Quisera eu ter jóias de diamante...
Quisera eu ter tato de veludo e não machucar-te nunca, nunca mais...
Quisera eu ter beijos de mel e açucarar tua vida, adoçar teu semblante, sem enjoar teu caminho...
Quisera eu ser forte tal como o aço, ter músculos de concreto e ossos inabaláveis, para carregar-te em meus braços sempre que sofresses da mais profunda dor, sempre que teu corpo quedasse em cansaço, tua alma deixasse de sorrir e teus passos demonstrassem sofreguidão...
Quisera eu ter versos com rimas e emocionar-te com elas...
Quisera eu ser homem de todas as horas, rico de dinheiro e pobre de desejo (talvez fosse tudo mais fácil)...
Se gaivotas voassem em meu céu e me acordassem, o que seria de meus sonhos? Se os ventos melodiassem, como enxugar minhas lágrimas?

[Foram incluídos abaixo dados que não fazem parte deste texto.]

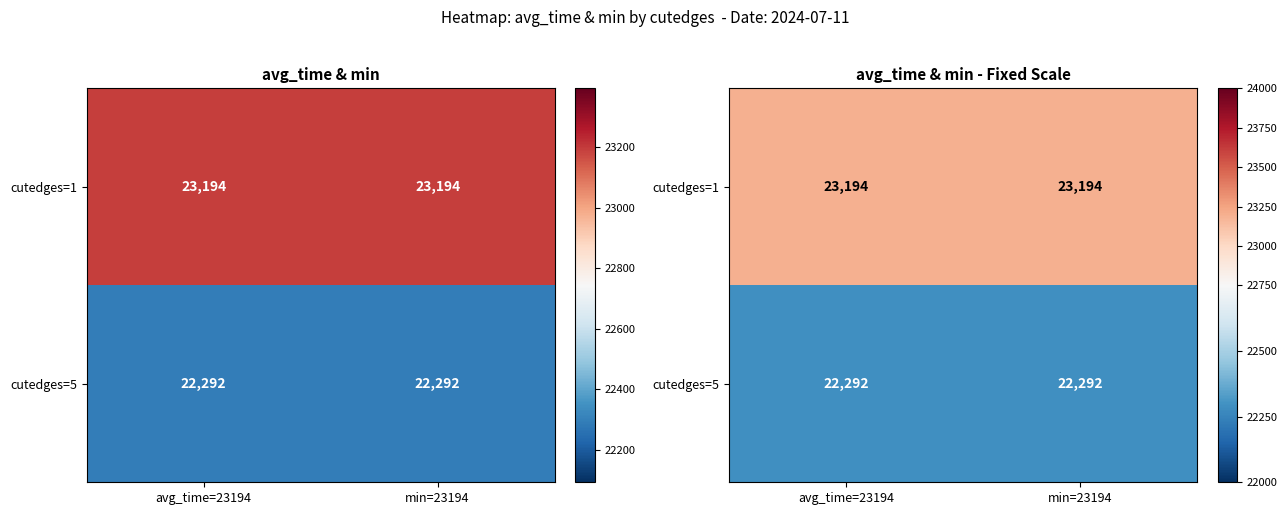

Between min=23194 and avg_time=23194, which is larger?

min=23194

E para que ter jóias, se tu és insubstituível? Se tivesse mãos de veludo, não sentiria a poesia de teu corpo...
Se meus beijos fossem doces, não despejaria minha pele ácida sobre a tua, e que graça teria? Se eu fosse forte como aço, se pudesse carregar-te, como me tornar teu menino, às vezes indefeso, às vezes manhoso? E se estes versos tivessem rima, como mostrar-te que são verdadeiros?
E se eu fosse homem de todas as horas, como ser o menino de sempre?
E se eu não tivesse desejos, como explicar meu olhar insano?